La pervivencia de
Schiller en la estética contemporánea
Schiller
es el primer pensador que postula la relación directa entre juego
y arte. Ya, de por sí, esto lo hace ocupar un lugar priviligiado.
Pero su influencia no murió con su época, sino que continúa
presente hasta hoy y se deja sentir en varios aspectos.
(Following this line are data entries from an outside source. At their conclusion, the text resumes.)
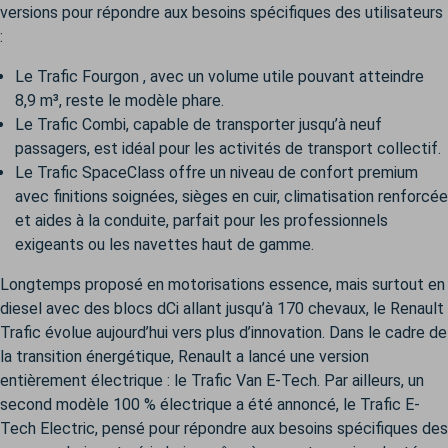
versions pour répondre aux besoins spécifiques des utilisateurs
:
Le Trafic Fourgon , avec un volume utile pouvant atteindre
8,9 m³, reste le modèle phare.
Le Trafic Combi, capable de transporter jusqu’à neuf
passagers, est idéal pour les activités de transport collectif.
Le Trafic SpaceClass offre un niveau de confort premium
avec finitions soignées, sièges en cuir, climatisation renforcée
et aides à la conduite, parfait pour les professionnels
exigeants ou les navettes haut de gamme.
Longtemps proposé en motorisations essence, mais surtout en
diesel avec des blocs dCi allant jusqu’à 170 chevaux, le Renault
Trafic évolue aujourd’hui vers plus d’innovation. Dans le cadre de
la transition énergétique, Renault a lancé une version
entièrement électrique : le Trafic Van E-Tech. Par ailleurs, un
second modèle 100 % électrique a été annoncé, le Trafic E-
Tech Electric, pensé pour répondre aux besoins spécifiques des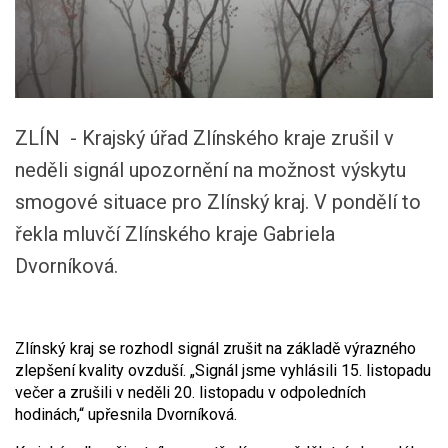
ZLÍN - Krajský úřad Zlínského kraje zrušil v
neděli signál upozornění na možnost výskytu
smogové situace pro Zlínský kraj. V pondělí to
řekla mluvčí Zlínského kraje Gabriela
Dvorníková.
Zlínský kraj se rozhodl signál zrušit na základě výrazného
zlepšení kvality ovzduší. „Signál jsme vyhlásili 15. listopadu
večer a zrušili v neděli 20. listopadu v odpoledních
hodinách,“ upřesnila Dvorníková.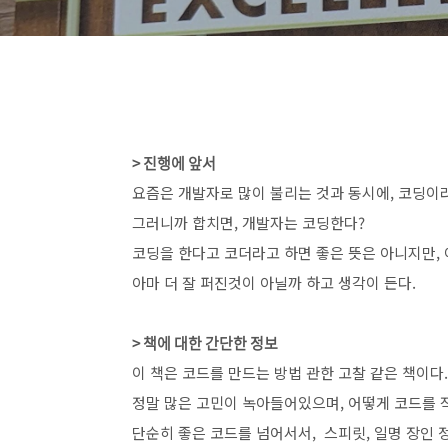
> 진행에 앞서
요즘은 개발자로 많이 불리는 것과 동시에, 코딩이
그러니까 합치면, 개발자는 코딩한다?
코딩을 한다고 코더라고 하면 좋은 뜻은 아니지만,
아마 더 잘 퍼진것이 아닐까 하고 생각이 든다.
> 책에 대한 간단한 정보
이 책은 코드를 만드는 방법 관한 고찰 같은 책이다.
정말 많은 고민이 녹아들어있으며, 어떻게 코드를 작
단순히 좋은 코드를 넘어서서, 스피릿, 일명 장인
En primer lugar,
el punto de partida común a las estéticas contemporaneas
de la llamada Teoría Crítica y también de la Hermenéutica,
es la consideración autónoma
del arte en la modernidad , la concepción del arte moderno
como una instancia autónoma, negativa, con respecto al carácter
instrumental de la razón en la sociedad burguesa moderna, capitalista
o postcapitalista. "El arte, desligado de la praxis vital, de los contenidos
socioeconómicos de la realidad moderna, posee ante todo el estatuto
negativo, crítico, de la otreidad, de la diferencia." (Feijóo,
p. XCII). En segundo lugar, y además de este claro hilo conductor
que atravieza la teoría estética desde Kant,
el principio del juego ha sido también una herencia capitalizada
por la estética contemporánea, y en especial, por dos autores
-Herbert Marcuse y Hans-Georg
Gadamer- en quienes vemos la clara pervivencia de la estética
de Schiller en el pensamiento actual.